Migrate into Identity Vault is more efficient. Only one query is sent to the SIS. Synchronize sends a separate query for each user account in the Identity Vault. Migrate into Identity Vault updates existing the Identity Vault user accounts and creates new Identity Vault user accounts. Synchronize only updates existing Identity Vault user accounts.

5.4.4 Using Migrate into Identity Vault to Populate or Update the Identity Vault

Migrate into Identity Vault lets you request records for all individuals from the Student Information System. If a matching user is not found in the Identity Vault, a new account is created. If an account already exists in the Identity Vault for the student, and the DirXML-sifSISID attribute contains the correct Student Information System ID, the driver updates the account to match the information in the Student Information System.

You can run Migrate into Identity Vault at the start of a school year to initially populate the Identity Vault. You can also run it any time you want to ensure the Identity Vault is synchronized with the Student Information System.

You should use this option only if the following two conditions are met:

  • If you have any users in the Identity Vault, they must either have been created by the driver (which means they have an Identity Manager association created by the driver), or they must have the correct ID manually entered in the DirXML-sifSISID attribute.

    This allows the driver to match an individual in the Student Information System with an existing User object.

    IMPORTANT:If this condition is not met, Migrate into Identity Vault creates duplicate User objects instead of updating existing User objects. There is no command to “undo” Migrate into Identity Vault, so you would need to remove the duplicates manually.

  • The Driver object’s Manage preexisting eDirectory users parameter is set to Yes.

    If it is set to No, Migrate into Identity Vault is ignored.
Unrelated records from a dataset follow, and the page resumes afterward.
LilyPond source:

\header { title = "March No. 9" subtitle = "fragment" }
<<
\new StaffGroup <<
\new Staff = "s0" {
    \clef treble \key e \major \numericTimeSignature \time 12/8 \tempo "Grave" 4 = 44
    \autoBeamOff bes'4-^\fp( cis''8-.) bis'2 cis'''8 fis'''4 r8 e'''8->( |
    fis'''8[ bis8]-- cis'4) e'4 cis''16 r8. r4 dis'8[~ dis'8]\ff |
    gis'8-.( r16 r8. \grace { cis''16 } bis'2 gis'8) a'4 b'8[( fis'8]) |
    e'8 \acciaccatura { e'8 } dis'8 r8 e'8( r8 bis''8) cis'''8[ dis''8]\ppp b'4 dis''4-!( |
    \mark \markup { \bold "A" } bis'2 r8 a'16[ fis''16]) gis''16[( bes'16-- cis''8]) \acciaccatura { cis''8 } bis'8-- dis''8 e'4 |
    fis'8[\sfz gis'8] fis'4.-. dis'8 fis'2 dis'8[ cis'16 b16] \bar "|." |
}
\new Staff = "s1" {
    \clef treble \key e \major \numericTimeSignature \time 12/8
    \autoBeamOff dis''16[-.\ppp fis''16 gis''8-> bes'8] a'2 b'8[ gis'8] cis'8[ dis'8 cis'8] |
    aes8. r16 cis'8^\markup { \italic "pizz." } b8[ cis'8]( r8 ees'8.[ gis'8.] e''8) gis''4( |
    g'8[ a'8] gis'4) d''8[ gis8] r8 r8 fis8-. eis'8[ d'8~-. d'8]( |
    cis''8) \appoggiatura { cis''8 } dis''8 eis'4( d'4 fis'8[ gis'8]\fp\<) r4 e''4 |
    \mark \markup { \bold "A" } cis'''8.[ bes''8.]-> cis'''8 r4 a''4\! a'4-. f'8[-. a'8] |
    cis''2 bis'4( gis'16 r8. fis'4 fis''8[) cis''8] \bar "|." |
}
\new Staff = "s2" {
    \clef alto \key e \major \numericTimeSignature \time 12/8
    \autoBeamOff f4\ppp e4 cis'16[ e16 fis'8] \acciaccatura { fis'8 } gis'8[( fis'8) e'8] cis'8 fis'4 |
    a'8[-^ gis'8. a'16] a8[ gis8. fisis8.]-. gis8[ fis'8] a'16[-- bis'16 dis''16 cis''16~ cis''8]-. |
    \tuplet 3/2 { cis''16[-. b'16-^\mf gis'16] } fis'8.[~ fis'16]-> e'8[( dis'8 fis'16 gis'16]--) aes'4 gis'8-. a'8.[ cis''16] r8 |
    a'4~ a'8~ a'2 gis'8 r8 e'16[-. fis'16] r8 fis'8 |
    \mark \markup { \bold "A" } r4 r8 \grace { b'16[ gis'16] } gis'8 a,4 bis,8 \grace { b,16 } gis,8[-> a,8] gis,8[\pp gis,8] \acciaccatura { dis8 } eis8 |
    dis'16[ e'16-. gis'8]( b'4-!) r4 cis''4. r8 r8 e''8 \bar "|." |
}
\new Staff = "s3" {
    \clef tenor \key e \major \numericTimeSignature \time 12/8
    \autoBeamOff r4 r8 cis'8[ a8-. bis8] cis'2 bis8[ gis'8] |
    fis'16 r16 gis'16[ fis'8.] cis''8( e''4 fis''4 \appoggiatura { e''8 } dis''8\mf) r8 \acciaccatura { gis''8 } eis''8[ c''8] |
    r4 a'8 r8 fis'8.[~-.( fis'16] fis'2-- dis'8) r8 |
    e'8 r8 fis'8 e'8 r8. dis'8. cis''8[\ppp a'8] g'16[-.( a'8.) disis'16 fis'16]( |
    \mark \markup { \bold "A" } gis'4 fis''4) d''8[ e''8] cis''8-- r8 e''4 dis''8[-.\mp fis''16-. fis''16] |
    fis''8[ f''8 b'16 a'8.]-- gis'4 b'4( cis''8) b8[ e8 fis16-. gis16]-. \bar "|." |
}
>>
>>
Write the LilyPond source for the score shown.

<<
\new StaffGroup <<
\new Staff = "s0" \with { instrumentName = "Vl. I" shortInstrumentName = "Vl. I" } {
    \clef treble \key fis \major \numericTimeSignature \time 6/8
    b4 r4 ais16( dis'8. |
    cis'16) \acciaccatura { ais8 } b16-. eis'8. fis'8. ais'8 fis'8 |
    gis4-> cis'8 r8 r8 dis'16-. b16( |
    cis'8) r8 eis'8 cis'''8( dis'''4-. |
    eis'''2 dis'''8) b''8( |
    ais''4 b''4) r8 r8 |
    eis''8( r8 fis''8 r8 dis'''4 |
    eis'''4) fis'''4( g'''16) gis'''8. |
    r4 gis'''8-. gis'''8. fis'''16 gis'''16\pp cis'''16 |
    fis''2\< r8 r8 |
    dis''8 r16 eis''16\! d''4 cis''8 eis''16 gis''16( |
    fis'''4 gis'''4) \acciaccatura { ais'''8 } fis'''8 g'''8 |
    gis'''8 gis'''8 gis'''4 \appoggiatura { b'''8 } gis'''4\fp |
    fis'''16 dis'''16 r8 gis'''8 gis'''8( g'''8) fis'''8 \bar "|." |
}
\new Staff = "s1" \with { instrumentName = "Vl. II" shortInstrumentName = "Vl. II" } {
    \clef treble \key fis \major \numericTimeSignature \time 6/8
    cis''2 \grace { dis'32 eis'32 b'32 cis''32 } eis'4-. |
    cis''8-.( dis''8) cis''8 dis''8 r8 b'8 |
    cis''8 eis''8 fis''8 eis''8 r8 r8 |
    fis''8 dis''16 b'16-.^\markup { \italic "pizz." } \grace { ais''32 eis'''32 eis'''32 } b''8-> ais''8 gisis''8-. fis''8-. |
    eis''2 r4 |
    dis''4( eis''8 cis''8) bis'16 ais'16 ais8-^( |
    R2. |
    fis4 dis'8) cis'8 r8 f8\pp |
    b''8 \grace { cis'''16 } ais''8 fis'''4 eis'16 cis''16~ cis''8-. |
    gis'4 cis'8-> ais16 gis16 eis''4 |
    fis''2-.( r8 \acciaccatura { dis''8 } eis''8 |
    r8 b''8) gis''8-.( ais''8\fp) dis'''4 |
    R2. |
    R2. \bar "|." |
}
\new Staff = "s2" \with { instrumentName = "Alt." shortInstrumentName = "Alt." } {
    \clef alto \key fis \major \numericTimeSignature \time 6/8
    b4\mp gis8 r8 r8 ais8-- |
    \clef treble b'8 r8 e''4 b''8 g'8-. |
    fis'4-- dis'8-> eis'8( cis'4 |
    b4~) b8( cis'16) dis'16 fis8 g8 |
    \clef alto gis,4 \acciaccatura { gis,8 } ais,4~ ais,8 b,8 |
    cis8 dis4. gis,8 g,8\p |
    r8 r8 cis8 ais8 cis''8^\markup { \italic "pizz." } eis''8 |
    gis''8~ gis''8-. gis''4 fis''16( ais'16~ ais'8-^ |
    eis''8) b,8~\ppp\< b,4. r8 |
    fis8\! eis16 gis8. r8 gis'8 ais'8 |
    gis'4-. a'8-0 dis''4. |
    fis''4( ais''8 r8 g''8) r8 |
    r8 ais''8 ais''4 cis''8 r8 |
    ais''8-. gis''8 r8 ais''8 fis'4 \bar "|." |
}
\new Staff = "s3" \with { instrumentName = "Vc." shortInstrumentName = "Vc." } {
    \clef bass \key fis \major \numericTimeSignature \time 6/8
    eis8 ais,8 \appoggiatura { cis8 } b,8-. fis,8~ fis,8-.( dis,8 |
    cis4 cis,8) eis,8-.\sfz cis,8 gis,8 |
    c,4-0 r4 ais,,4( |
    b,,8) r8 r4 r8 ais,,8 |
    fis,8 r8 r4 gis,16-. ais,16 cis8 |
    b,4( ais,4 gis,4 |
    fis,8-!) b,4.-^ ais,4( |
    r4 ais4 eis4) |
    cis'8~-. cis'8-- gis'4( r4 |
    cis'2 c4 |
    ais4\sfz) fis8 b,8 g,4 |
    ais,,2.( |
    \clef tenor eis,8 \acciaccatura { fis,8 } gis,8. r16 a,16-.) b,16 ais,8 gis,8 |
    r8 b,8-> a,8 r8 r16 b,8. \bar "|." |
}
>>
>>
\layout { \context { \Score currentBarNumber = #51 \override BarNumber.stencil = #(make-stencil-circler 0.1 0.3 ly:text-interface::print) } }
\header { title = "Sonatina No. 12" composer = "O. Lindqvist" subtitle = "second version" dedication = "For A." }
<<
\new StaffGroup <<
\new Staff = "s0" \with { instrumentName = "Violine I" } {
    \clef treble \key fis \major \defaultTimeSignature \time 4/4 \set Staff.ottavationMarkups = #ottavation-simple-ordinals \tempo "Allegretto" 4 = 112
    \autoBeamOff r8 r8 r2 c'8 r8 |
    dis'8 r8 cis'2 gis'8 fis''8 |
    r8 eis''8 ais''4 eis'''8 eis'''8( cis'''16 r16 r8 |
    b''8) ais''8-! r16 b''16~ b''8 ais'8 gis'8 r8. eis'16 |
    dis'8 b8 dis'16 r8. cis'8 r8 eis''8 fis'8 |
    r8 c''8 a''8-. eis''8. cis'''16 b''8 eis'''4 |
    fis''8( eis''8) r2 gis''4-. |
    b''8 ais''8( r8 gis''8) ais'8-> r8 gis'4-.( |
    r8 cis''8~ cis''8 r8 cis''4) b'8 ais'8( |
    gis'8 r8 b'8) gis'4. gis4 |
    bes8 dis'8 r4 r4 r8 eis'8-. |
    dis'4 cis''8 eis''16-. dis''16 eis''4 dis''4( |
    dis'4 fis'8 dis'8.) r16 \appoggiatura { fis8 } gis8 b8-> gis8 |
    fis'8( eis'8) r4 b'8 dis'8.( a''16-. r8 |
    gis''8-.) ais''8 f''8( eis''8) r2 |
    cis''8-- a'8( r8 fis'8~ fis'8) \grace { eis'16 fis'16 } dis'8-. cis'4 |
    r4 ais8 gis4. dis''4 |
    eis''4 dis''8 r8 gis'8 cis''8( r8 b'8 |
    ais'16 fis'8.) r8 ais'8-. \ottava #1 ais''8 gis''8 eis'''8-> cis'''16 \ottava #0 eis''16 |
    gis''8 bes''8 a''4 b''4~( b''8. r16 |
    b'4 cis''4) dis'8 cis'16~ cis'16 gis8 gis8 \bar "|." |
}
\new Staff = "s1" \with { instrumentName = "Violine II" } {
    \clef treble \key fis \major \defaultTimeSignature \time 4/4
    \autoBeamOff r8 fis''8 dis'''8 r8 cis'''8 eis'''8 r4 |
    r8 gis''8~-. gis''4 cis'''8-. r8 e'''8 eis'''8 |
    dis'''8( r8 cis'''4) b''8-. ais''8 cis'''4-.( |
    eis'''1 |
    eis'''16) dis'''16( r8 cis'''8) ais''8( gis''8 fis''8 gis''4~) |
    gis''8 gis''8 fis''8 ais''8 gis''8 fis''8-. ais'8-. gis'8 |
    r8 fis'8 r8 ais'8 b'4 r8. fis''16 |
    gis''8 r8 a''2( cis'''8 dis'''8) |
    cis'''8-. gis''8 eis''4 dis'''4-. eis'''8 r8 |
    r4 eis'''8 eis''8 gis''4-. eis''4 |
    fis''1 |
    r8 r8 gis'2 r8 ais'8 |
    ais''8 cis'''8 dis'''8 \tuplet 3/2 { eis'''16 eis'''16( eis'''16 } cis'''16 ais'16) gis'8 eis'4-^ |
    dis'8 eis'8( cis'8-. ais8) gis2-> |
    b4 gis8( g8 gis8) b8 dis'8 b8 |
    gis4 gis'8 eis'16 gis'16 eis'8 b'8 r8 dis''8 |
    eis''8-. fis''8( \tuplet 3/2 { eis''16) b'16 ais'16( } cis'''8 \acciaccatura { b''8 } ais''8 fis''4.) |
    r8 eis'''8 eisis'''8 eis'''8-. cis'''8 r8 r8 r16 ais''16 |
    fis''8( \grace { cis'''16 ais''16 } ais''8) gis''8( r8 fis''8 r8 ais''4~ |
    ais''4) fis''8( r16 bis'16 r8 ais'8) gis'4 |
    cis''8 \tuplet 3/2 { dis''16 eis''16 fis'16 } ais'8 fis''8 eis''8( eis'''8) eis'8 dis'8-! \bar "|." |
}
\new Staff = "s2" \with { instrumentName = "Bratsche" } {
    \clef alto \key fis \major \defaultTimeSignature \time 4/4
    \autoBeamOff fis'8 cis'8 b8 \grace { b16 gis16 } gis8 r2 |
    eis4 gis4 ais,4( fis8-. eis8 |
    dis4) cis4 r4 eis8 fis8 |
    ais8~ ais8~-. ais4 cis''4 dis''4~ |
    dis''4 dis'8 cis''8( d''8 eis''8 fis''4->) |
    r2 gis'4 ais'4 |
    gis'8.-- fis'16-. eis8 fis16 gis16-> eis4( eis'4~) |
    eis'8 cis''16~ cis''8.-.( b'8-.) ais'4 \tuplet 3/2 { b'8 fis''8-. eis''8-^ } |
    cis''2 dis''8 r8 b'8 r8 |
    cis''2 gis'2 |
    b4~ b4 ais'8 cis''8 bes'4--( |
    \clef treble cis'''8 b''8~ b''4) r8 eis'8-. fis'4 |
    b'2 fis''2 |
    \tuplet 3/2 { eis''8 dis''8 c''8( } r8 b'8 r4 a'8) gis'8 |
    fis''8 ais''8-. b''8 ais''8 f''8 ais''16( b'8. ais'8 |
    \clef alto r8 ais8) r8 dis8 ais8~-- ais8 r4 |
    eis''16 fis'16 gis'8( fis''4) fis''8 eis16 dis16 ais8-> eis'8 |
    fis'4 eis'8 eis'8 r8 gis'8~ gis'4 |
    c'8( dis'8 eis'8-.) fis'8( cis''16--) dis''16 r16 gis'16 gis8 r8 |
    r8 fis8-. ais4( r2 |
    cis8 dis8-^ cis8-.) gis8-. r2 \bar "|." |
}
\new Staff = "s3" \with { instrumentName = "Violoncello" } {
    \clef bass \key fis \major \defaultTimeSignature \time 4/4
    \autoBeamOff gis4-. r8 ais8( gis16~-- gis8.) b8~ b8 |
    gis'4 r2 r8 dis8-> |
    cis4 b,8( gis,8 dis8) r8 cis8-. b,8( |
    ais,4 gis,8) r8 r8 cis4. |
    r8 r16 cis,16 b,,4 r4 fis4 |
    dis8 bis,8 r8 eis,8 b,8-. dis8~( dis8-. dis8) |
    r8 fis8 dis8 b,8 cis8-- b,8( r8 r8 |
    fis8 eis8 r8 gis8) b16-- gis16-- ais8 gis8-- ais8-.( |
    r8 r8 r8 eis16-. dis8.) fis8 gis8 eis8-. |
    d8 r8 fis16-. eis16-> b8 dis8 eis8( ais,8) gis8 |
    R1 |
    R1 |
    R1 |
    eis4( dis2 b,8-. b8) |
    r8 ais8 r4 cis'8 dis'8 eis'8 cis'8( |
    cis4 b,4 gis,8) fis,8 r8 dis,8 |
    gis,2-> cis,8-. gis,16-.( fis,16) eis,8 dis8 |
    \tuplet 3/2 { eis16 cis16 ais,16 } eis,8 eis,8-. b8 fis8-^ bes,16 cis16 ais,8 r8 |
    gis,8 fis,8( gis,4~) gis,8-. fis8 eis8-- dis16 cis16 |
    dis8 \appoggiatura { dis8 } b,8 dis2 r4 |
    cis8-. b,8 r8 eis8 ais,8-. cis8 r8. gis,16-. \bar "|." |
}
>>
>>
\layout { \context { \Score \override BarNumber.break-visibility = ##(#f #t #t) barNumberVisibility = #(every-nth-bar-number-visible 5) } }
You should use Migrate into Identity Vault when demand for the server is low, such as on a weekend. If you have more than one Zone configured, we recommend you perform the migration one Zone at a time. The migration can take approximately 20 seconds per user and places a load on the server.

  1. In iManager, click Identity Manager > Identity Manager Overview, and search for the driver set.

  2. Click the driver icon for the driver.

  3. If the driver is not running, click the icon in the upper-right corner of the driver icon, then select Start Driver.

  4. Click the Migrate into Identity Vault button.

  5. In the Migrate Data into the Identity Vault dialog box, click Edit List.

    The Edit Migration Criteria dialog box appears.

  6. In the left column, select User, then click OK.

  7. On the Migrate Data into the Identity Vault dialog box, click OK.

    The driver continues to run the migration, even if you close iManager.